The second utopia is to face the known constellation of
problems inside the organization of the Church which wait to be solved. For
example, the urgent reform of the Roman Curia.
It’s also necessary that the members of the Curia should preferably be
lay people. Likewise it is important that Rome let the local churches choose
their pastors. Also all the symbols of power and worldly dignity should
disappear from the papal environment, and certainly that the successor of Peter lay aside being
the head of a State, since this would embarrass Jesus. What remains is that the
whole Church feels the present separation of the Christian churches as an
offense against God. The pope must be asked that Rome resolve the situation of
Catholics whose first marriage fails and who have found stability in a second
union.
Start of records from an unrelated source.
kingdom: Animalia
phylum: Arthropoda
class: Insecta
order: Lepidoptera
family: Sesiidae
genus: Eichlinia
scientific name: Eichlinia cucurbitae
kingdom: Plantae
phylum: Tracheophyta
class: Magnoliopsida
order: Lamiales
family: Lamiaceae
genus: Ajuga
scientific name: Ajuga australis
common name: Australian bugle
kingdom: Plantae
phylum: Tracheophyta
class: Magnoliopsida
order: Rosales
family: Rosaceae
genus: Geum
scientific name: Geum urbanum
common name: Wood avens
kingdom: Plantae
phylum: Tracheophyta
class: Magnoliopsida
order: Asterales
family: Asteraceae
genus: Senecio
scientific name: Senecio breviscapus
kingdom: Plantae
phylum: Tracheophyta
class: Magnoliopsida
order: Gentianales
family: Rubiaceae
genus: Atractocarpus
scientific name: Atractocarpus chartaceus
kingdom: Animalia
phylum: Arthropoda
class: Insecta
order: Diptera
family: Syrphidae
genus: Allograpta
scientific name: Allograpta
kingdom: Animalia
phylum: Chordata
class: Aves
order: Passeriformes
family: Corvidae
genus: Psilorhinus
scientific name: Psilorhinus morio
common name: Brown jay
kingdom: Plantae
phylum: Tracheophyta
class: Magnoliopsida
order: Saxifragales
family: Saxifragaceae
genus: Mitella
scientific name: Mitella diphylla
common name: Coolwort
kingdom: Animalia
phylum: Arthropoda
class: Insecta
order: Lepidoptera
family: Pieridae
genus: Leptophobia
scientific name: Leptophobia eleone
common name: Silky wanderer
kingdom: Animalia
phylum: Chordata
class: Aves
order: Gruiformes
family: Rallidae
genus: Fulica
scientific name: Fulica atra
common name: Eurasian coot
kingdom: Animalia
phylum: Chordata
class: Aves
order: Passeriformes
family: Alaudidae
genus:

And, of course, priestly celibacy should be rethought.
You also don’t leave
aside other classic concerns.
I do have three other questions. On the one hand, that once
and for all we put in order the unsustainable situation of women in the Church.
Also that we stop undervaluing, and at times despising, the indigenous world,
the mapuches of South America and all those the pope will get to know as he
travels through Africa, Asia, and Latin
America. And, of course, that we learn to love mother earth.
All
this with a firm commitment that has to do a lot with what happened these days.
Yes. The commitment ought to be that the new pope in the
balcony of St. Peter’s and the millions in the plaza not become such that the
pope becomes a grand actor and the faithful become mere box-office spectators.